JOBS
1. Transcribe, without any change, the part of the devotional reflection that opens with the words containing "Behold and see, was" and closes with "Evening, July 22).".
2. Answer these questions using the devotional reflection:
(a) What two titles does the writer give Jesus in the opening sentence?
(b) According to the writer, what does the call to love require?
(c) Which work and date are cited at the end of the quoted passage?
3. Render this sentence from the devotional reflection into Spanish: "He calls me to love, because he first loved me."

GIVEN TEXT
====

Jesus is my Protector and my Advocate. It is true. He loves me greatly. Only because of this am I able to live and love.

Knowing that the almighty and loving God is for me should give me great comfort and security. And knowing he is for us should compel me by example and empower me by the grace purchased at the cross to also be "for you," my dear brother or sister. Because his great love has been and continues to be for me, my faith should be strong and my love for another should likewise mirror his unconditional, sacrificial, and self-denying love.

Oh that God would open my eyes to see more of how he is for me and for his dear church. And oh that he would give me a persevering love for others in my life that I might boldly be "for them"in my heart, mind, and actions - past, present, and future. He calls me to love, because he first loved me. This requires laying myself aside continually.
But I will never come close to tasting what it would be like to pour myself out in the excruciating way that my dear Christ Jesus did for me.
Behold and see, was there ever sorrow like unto his sorrow that is done unto him? All ye that pass by draw near and look upon this spectacle of grief, unique, unparalleled, a wonder to men and angels, a prodigy unmatched. Behold the Emperor of Woe who had no equal or rival in his agonies! Gaze upon him, ye mourners, for if there be not consolation in a crucified Christ there is no joy in earth or heaven. If in the ransom price of his blood there be not hope, ye harps of heaven, there is no joy in you, and the right hand of God shall know no pleasures for evermore. We have only to sit more continually at the cross foot to be less troubled with our doubts and woes. We have but to see his sorrows, and our sorrows we shall be ashamed to mention. We have but to gaze into his wounds and heal our own (Spurgeon, Morning & Evening, July 22).

====

DATA SHOWN
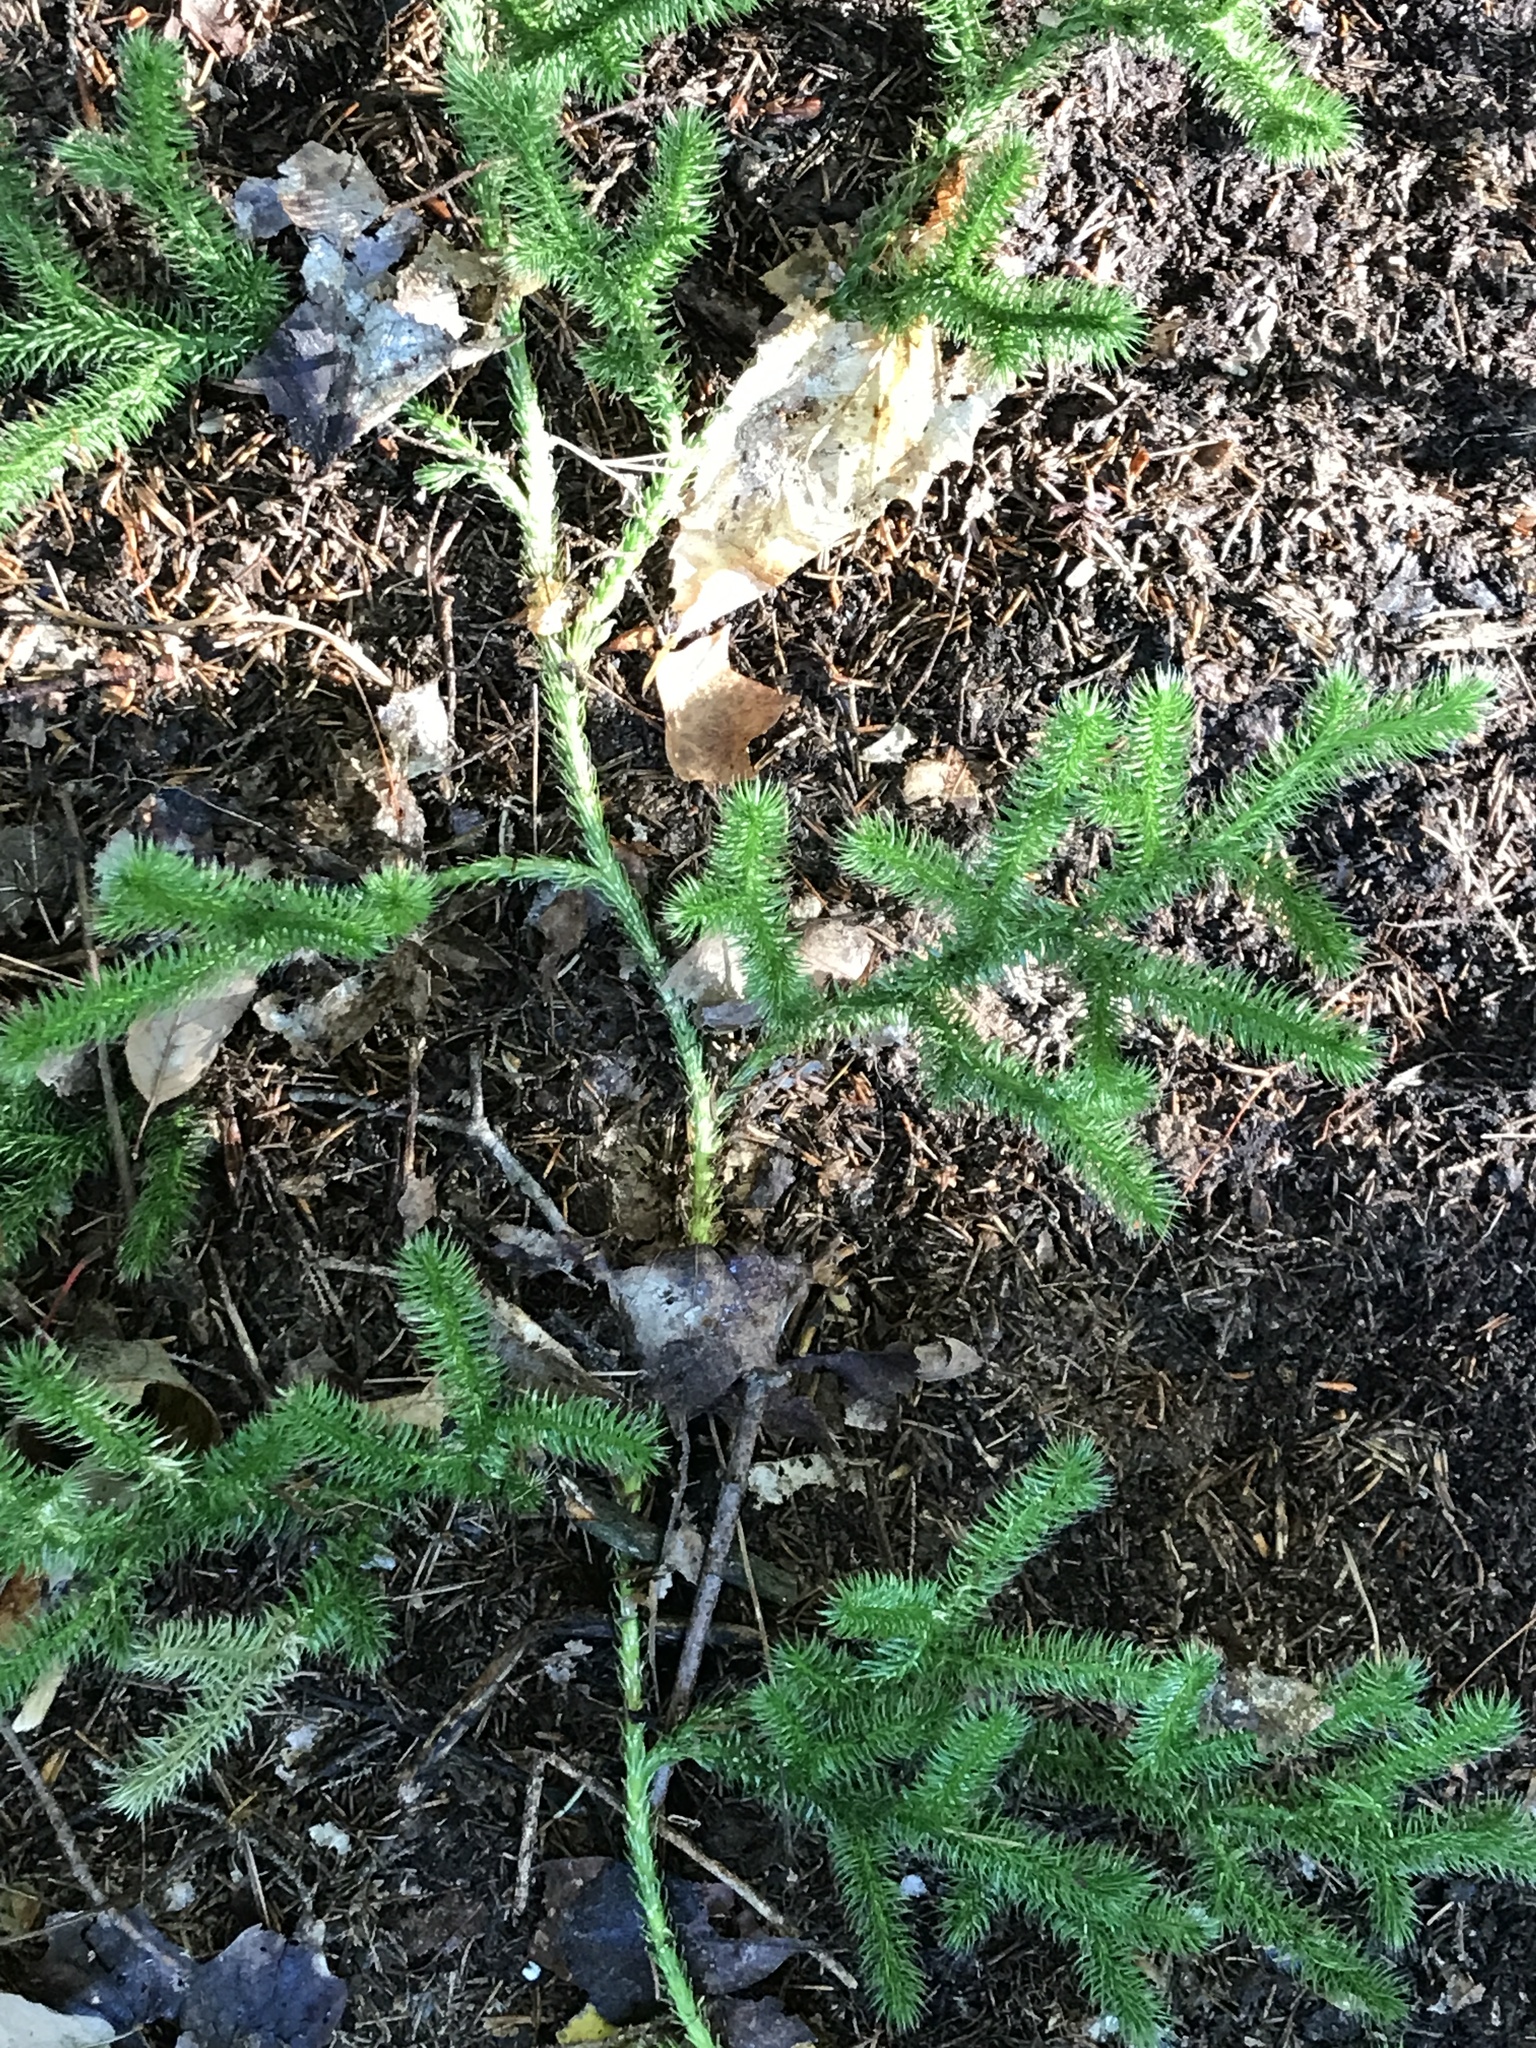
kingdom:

====

RESULTS FOR THE EXERCISE
1.
Behold and see, was there ever sorrow like unto his sorrow that is done unto him? All ye that pass by draw near and look upon this spectacle of grief, unique, unparalleled, a wonder to men and angels, a prodigy unmatched. Behold the Emperor of Woe who had no equal or rival in his agonies! Gaze upon him, ye mourners, for if there be not consolation in a crucified Christ there is no joy in earth or heaven. If in the ransom price of his blood there be not hope, ye harps of heaven, there is no joy in you, and the right hand of God shall know no pleasures for evermore. We have only to sit more continually at the cross foot to be less troubled with our doubts and woes. We have but to see his sorrows, and our sorrows we shall be ashamed to mention. We have but to gaze into his wounds and heal our own (Spurgeon, Morning & Evening, July 22).

2.
(a) Protector and Advocate.
(b) Laying oneself aside continually.
(c) Spurgeon's Morning & Evening, July 22.

3. Él me llama a amar, porque él me amó primero.